In its press release announcing the lawsuit, Lambda Legal claims that Air Evac Lifeteam (AEL) removed Clint Moore from his job as a flight paramedic and "demoted" him to a lower paying, lower-responsibility post in the company dispatch center after AEL managers learned he was HIV-positive.
Moore says that his job responsibilities swiftly changed in Dec. 2013 once he notified company managers of his HIV status in the course of filing a Family and Medical Leave Act (FMLA) claim with his human resources department. According to the lawsuit, "[a]fter applying for FMLA leave, Mr. Moore was contacted by AEL's Human Resources representative, Tracy Bowlin, who required that he reveal the precise medical reason he was requesting FMLA leave."

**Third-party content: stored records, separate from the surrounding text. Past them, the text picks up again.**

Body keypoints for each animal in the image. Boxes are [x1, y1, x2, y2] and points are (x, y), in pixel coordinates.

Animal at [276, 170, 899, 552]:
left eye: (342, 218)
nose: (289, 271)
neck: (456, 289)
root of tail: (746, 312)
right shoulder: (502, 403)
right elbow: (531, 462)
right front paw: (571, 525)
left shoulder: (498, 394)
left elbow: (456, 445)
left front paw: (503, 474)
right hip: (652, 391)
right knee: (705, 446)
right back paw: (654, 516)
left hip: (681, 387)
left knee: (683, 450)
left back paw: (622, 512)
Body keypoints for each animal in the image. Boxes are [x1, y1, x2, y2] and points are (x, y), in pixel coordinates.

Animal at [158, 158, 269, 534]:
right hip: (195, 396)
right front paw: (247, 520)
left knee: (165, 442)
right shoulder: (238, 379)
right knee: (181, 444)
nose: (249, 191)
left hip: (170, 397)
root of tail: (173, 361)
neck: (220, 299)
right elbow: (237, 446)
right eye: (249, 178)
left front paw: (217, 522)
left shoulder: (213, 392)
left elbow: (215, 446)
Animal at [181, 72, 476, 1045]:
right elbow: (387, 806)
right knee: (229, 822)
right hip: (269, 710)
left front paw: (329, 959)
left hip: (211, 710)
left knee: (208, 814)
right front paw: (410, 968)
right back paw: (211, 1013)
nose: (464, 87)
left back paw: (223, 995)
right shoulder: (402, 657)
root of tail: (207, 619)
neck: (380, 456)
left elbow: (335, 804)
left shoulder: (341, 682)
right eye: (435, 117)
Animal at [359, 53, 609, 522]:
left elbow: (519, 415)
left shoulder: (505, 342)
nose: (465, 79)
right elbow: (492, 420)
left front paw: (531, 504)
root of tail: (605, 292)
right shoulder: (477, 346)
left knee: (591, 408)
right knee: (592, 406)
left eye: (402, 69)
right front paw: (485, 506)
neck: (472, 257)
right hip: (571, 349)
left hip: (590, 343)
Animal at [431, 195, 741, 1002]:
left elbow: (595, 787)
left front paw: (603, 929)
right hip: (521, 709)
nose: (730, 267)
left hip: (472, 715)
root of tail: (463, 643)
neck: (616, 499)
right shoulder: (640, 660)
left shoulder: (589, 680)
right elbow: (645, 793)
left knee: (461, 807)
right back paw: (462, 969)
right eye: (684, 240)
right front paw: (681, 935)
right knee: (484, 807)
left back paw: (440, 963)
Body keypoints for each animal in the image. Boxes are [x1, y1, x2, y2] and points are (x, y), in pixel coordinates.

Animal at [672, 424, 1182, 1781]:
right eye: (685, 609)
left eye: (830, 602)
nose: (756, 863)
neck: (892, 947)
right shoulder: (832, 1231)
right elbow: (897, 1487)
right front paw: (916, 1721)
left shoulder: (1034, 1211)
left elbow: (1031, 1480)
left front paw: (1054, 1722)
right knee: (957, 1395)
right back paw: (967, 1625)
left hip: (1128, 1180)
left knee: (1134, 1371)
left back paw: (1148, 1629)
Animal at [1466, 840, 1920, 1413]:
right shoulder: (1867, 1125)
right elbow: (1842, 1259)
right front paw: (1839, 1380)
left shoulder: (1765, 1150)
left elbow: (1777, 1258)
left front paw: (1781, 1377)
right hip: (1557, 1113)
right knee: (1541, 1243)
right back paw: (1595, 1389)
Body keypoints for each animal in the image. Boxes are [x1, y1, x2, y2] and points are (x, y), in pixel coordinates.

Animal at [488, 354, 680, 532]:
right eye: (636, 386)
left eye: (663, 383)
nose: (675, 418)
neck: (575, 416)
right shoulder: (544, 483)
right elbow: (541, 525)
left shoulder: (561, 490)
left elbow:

Moore says that he had hoped to take some time off work to adjust to his new HIV treatments.
Lambda Legal claims that that one day after Moore disclosed his status to Bowlin, AEL put Moore on administrative leave from his job as a flight paramedic, citing "safety concerns for Mr. Moore's patients."
As a flight paramedic, Moore primarily "assisted patients who were being transported to medical care facilities" and helped with "airway management, starting intravenous therapies, controlling bleeding, and administering certain advanced medications," according to the lawsuit. In other words, he flew in a medical helicopter and provided first-response treatment to victims of various traumas.
Moore says that, after meeting with Bowlin, AEL told him he would have to go through an onerous medical board review process -- "to petition the medical board in each of the five states where he flew missions" and receive clearance from each one -- in order to come back to work.
According to Lambda, Moore refused because "the avenue for making such an effort was unclear" and he knew that the process was unnecessary because "his job did not include tasks that would put the health or safety of his patients at risk." Subsequently, Moore was reassigned to AEL's dispatch center, which his attorneys note "paid significantly less and deprived him of the ability to directly care for those in need."
AEL's lawyers dispute Moore's account, describing the review process as routine, and saying that Moore's paramedic duties included "invasive procedures" that Centers for Disease Control and Prevention (CDC) guidelines say warrant medical board review. "[T]he various states in which Mr. Moore worked have independent medical boards to review cases just like his," explained AEL attorney Jessica L. Liss to TheBody.com via email. "If he had received approval from those boards so we knew we would be in compliance with our government regulators, Air Evac told him he would be reinstated to flight status," Liss argues. "Mr. Moore chose not to seek medical clearance."
AEL says that, as a consequence, Moore was offered reassignment to a position that "was upgraded so that [he] would earn additional compensation and so he would he not lose his medical coverage through [AEL's] health plan." Liss adds that AEL "strongly believes its actions were in full compliance with the law and in keeping with its commitment to patient safety and to treating employees fairly."
However, Kyle Palazzolo, the Lambda Legal staff attorney representing Moore, says that AEL's reassignment to the dispatch center wasn't equitable -- and that AEL's request that Moore himself make filings with various medical boards was rooted in stigma.
"This conduct is especially troubling from an employer in the health care field, who should already be aware that Mr. Moore's HIV-positive status did not present a risk to either his patients or his coworkers," Palazzolo asserts. "AEL and other employees in the health care industry need to get up to speed and stop discriminating against people living with HIV based on outdated science and misconceptions."